## What needs to be done
Transcribe the data verbatim and drop its images.

## Material to process
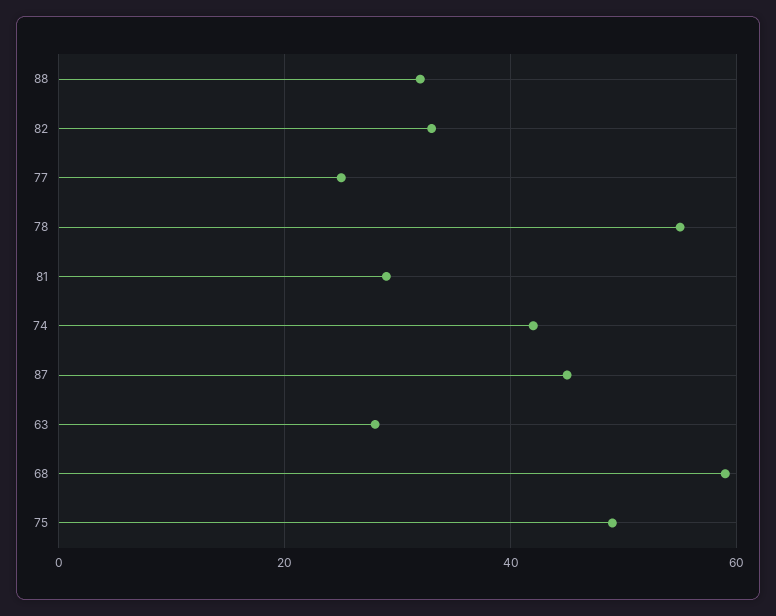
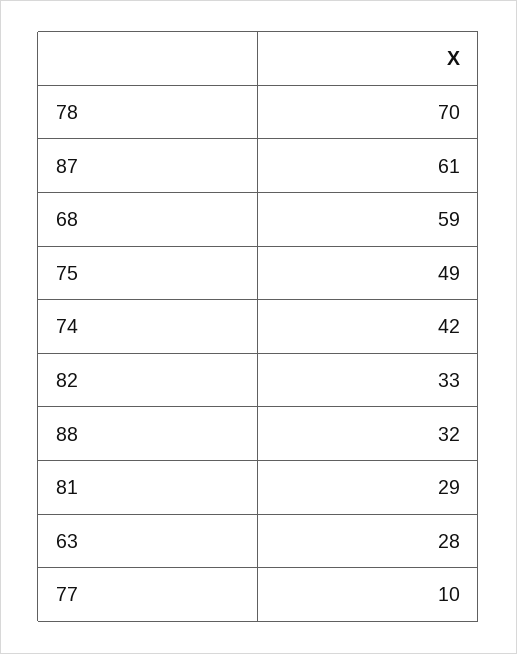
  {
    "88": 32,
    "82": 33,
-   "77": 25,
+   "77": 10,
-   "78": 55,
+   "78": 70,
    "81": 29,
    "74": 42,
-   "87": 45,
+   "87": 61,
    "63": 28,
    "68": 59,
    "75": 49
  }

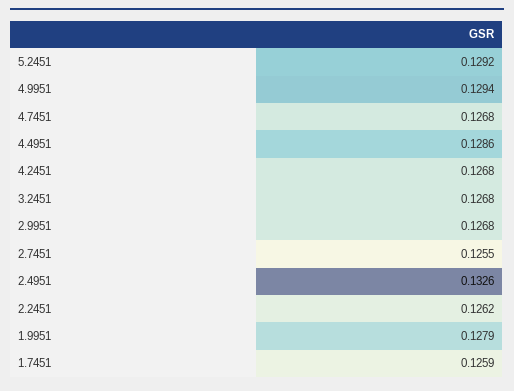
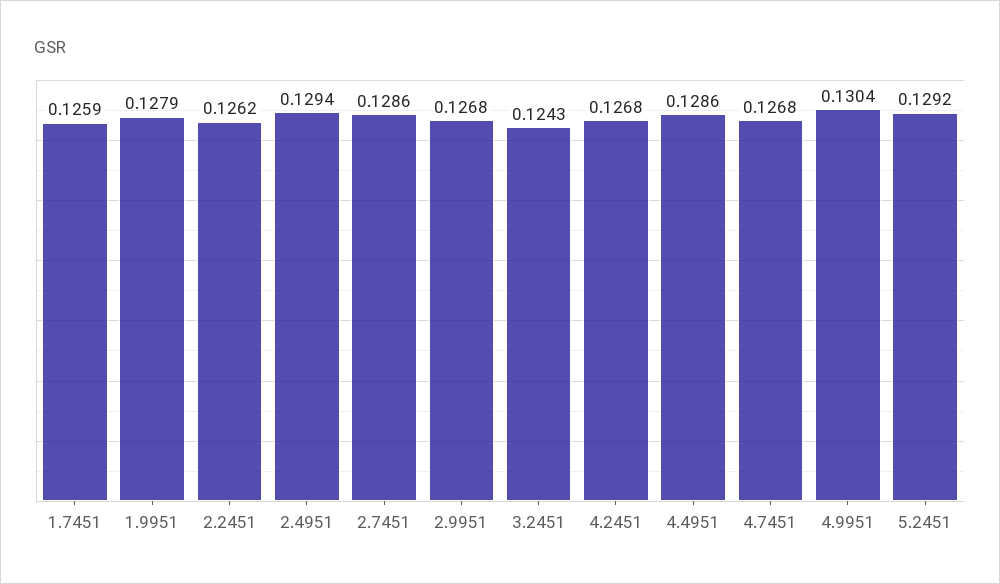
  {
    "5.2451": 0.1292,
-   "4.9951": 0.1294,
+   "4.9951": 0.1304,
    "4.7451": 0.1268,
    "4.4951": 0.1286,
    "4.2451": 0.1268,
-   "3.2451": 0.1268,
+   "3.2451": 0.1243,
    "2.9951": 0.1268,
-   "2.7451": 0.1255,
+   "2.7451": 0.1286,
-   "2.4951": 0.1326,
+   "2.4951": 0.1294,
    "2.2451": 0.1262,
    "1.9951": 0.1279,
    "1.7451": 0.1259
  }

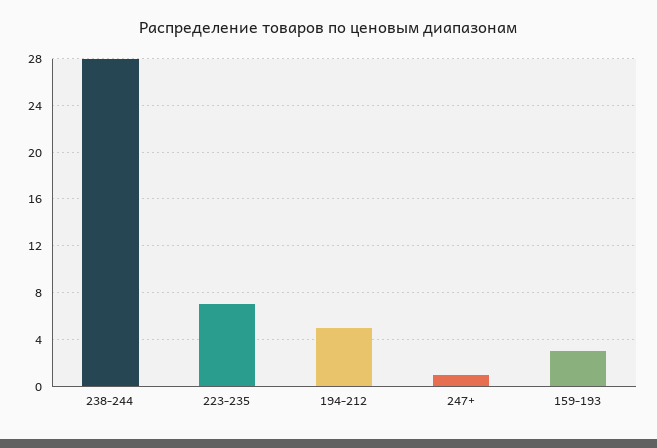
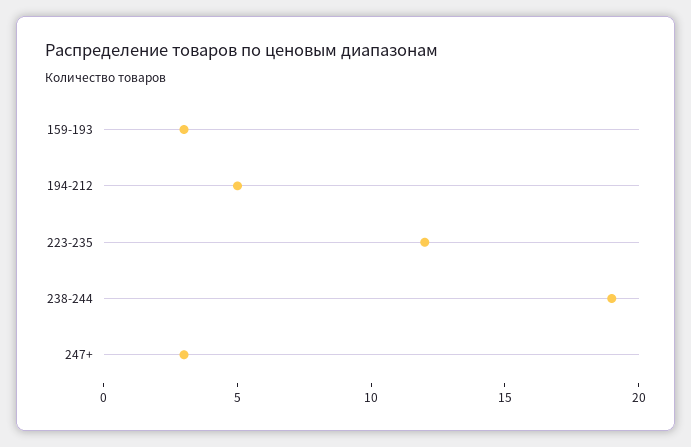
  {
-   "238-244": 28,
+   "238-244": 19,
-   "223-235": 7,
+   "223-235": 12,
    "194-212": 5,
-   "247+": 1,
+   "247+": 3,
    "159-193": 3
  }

## Output of the exercise
  {
    "88": 32,
    "82": 33,
-   "77": 25,
+   "77": 10,
-   "78": 55,
+   "78": 70,
    "81": 29,
    "74": 42,
-   "87": 45,
+   "87": 61,
    "63": 28,
    "68": 59,
    "75": 49
  }

  {
    "5.2451": 0.1292,
-   "4.9951": 0.1294,
+   "4.9951": 0.1304,
    "4.7451": 0.1268,
    "4.4951": 0.1286,
    "4.2451": 0.1268,
-   "3.2451": 0.1268,
+   "3.2451": 0.1243,
    "2.9951": 0.1268,
-   "2.7451": 0.1255,
+   "2.7451": 0.1286,
-   "2.4951": 0.1326,
+   "2.4951": 0.1294,
    "2.2451": 0.1262,
    "1.9951": 0.1279,
    "1.7451": 0.1259
  }

  {
-   "238-244": 28,
+   "238-244": 19,
-   "223-235": 7,
+   "223-235": 12,
    "194-212": 5,
-   "247+": 1,
+   "247+": 3,
    "159-193": 3
  }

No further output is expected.